Aim of the exercise: Given the material below, repeat exactly the lines from the one containing "(432, 939) none -> (440, 764) //" through the final line, and nothing else.

Recorded information:
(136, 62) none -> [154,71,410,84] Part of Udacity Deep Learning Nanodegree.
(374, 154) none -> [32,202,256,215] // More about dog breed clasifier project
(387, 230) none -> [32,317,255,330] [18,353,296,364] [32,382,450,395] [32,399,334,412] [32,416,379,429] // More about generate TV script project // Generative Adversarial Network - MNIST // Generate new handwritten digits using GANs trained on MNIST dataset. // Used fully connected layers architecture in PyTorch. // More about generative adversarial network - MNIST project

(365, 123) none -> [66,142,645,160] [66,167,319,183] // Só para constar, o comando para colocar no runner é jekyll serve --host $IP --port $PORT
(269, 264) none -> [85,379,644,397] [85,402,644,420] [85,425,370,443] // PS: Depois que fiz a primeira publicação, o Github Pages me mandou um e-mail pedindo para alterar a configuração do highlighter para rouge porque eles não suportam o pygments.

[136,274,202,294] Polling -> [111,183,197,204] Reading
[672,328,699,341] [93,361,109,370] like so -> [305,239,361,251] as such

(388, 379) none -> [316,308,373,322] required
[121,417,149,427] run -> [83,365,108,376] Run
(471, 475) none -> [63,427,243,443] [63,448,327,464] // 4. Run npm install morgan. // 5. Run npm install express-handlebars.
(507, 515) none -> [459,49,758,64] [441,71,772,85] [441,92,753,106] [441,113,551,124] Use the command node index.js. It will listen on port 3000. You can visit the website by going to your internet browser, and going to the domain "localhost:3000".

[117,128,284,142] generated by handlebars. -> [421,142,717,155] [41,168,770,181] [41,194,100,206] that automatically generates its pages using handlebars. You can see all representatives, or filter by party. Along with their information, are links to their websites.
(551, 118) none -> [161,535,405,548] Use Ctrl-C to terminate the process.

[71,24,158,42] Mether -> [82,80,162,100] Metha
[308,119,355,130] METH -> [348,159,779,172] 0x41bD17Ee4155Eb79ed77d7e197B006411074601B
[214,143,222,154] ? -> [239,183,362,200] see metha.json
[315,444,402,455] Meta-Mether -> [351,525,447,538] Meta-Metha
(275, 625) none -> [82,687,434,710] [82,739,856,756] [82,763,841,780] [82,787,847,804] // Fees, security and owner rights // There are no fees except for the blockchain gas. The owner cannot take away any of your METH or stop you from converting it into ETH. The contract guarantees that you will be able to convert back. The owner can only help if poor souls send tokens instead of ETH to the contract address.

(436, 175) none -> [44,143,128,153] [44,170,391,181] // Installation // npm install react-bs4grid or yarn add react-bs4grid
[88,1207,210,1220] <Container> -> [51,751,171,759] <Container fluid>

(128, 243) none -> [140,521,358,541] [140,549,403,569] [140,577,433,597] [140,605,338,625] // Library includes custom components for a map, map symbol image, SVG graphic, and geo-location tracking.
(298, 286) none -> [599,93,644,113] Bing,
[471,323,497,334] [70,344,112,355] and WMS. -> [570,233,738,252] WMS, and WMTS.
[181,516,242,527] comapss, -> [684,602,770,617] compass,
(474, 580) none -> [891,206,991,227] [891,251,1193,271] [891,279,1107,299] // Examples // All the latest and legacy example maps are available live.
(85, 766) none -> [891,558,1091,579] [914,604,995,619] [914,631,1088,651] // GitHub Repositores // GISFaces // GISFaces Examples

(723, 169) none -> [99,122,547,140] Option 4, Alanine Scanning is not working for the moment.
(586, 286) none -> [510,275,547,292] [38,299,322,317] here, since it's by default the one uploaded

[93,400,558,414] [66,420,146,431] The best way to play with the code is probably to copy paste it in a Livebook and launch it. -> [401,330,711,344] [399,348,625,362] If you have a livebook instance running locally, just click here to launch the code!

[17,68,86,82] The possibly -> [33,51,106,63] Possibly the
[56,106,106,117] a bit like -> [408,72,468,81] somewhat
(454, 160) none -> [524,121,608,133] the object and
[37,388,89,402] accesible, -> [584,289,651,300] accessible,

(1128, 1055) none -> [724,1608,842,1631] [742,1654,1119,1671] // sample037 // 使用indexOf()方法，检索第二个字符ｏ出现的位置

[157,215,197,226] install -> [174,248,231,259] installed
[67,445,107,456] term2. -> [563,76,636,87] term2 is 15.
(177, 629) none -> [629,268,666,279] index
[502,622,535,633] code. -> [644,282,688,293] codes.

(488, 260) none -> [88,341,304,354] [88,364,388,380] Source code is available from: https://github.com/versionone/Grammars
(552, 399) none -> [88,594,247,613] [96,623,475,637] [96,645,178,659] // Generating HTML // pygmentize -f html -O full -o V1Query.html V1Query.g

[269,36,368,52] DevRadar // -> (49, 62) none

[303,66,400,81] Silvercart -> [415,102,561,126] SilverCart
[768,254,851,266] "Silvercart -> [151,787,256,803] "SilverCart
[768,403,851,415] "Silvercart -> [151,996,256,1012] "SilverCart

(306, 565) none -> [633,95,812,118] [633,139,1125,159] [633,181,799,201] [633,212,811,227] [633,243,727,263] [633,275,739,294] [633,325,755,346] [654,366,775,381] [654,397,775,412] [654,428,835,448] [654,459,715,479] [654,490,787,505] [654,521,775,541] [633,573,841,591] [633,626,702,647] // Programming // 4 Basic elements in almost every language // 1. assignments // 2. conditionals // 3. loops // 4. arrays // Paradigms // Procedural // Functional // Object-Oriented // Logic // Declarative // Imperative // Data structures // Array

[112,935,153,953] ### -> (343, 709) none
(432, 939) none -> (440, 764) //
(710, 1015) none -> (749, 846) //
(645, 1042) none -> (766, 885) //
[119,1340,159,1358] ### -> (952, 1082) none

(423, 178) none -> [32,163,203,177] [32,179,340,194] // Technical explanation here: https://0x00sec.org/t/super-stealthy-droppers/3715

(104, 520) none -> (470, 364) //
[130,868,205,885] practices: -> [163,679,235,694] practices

Reply:
(432, 939) none -> (440, 764) //
(710, 1015) none -> (749, 846) //
(645, 1042) none -> (766, 885) //
[119,1340,159,1358] ### -> (952, 1082) none

(423, 178) none -> [32,163,203,177] [32,179,340,194] // Technical explanation here: https://0x00sec.org/t/super-stealthy-droppers/3715

(104, 520) none -> (470, 364) //
[130,868,205,885] practices: -> [163,679,235,694] practices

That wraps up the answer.